Developing an AI system with Markov chains
Sure-Fire Success
Markov chains model systems that jump from state to state with predetermined probabilities, but can they help write new columns like this one after learning from previously written articles?
Hard to believe, but true: This edition of my programming column marks its 20-year anniversary. Lately, I've been diving into artificial intelligence topics, a field that is increasingly replacing traditional jobs, but I wonder if a machine could possibly one day replace authors like me? An AI system would certainly have a number of advantages over a human writer, because a robot would no doubt deliver the manuscript on time every time, to the amazement of my editors, who are not fond of my bad habit of watching deadlines swoosh by. Also, I could afford to work less hard and have more time to kick back, relax, and spend my days pursuing my surfing hobby at various Pacific beaches (Figure 1).
Moody like the Weather
An algorithm that writes columns automatically could be implemented as a so-called Markov chain, named after the Russian mathematician Andrei Markov.

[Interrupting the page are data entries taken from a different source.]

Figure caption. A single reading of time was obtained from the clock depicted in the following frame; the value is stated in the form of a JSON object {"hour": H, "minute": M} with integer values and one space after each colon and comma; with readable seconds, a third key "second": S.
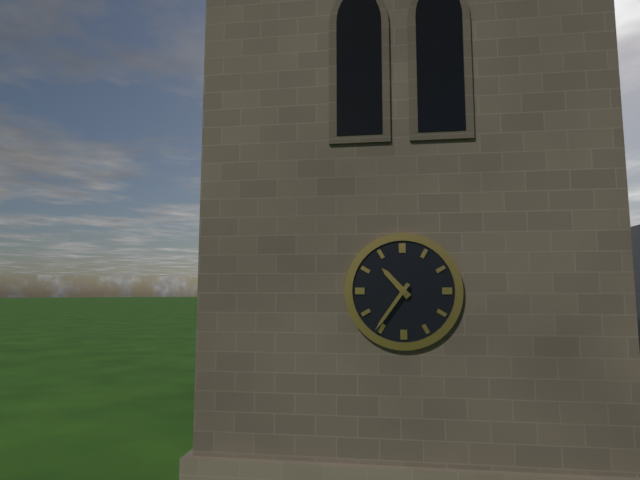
{"hour": 10, "minute": 36}
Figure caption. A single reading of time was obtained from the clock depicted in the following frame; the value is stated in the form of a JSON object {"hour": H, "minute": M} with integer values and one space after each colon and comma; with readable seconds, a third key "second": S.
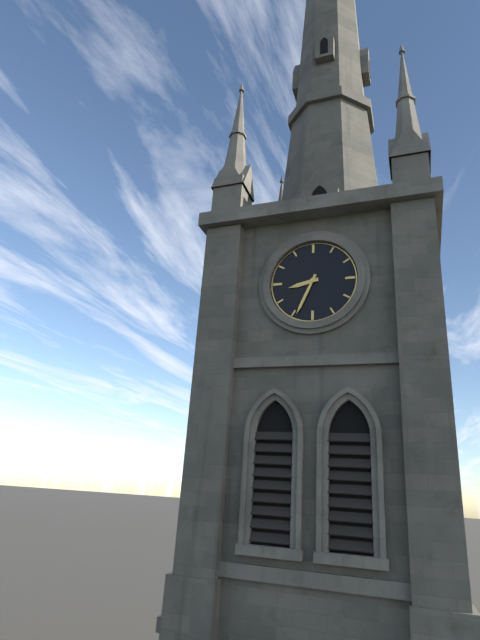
{"hour": 8, "minute": 34}
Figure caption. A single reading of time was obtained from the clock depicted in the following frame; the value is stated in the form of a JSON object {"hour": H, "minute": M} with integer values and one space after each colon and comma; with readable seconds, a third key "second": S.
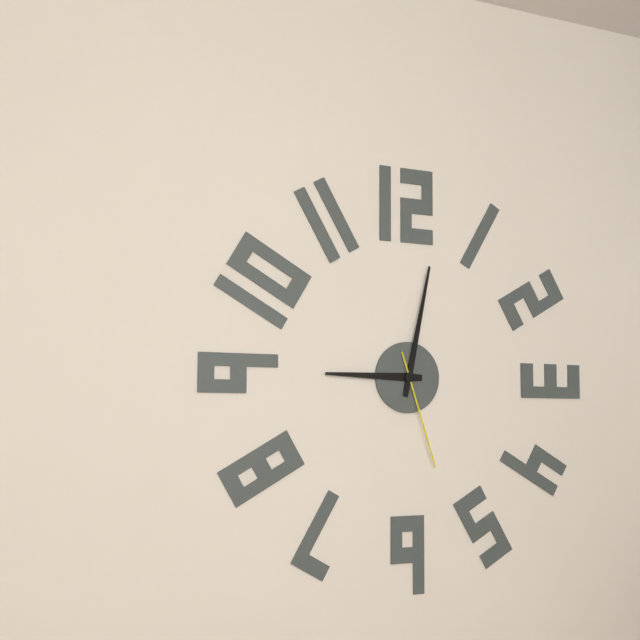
{"hour": 9, "minute": 2, "second": 27}
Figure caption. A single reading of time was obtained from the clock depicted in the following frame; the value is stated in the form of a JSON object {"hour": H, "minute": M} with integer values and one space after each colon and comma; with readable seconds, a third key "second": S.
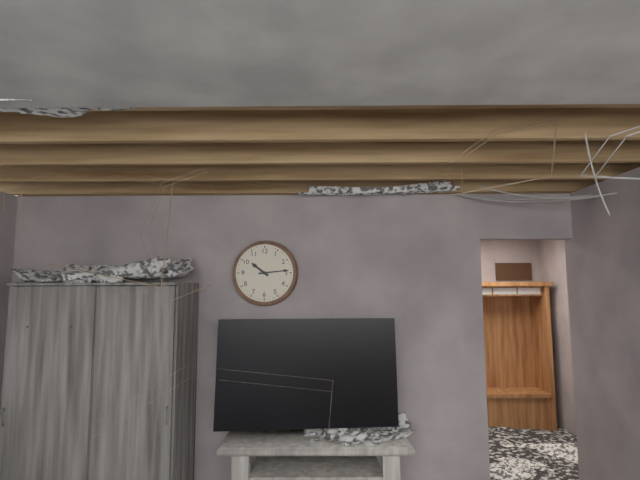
{"hour": 10, "minute": 14}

Markov chains are stochastic processes with different states that change according to predetermined probabilities.
The weather forecasting model shown in Figure 2, for example, says the chance of a sunny day following a "Sun" state is 65 percent. At 30 percent, the weather will change to the "Clouds" state, and at 5 percent, it goes directly to the "Rain" state. The probabilities apply only to the current state; a change to the next state does not require knowledge of any event in the past, so the probability of a transition is very easy to calculate.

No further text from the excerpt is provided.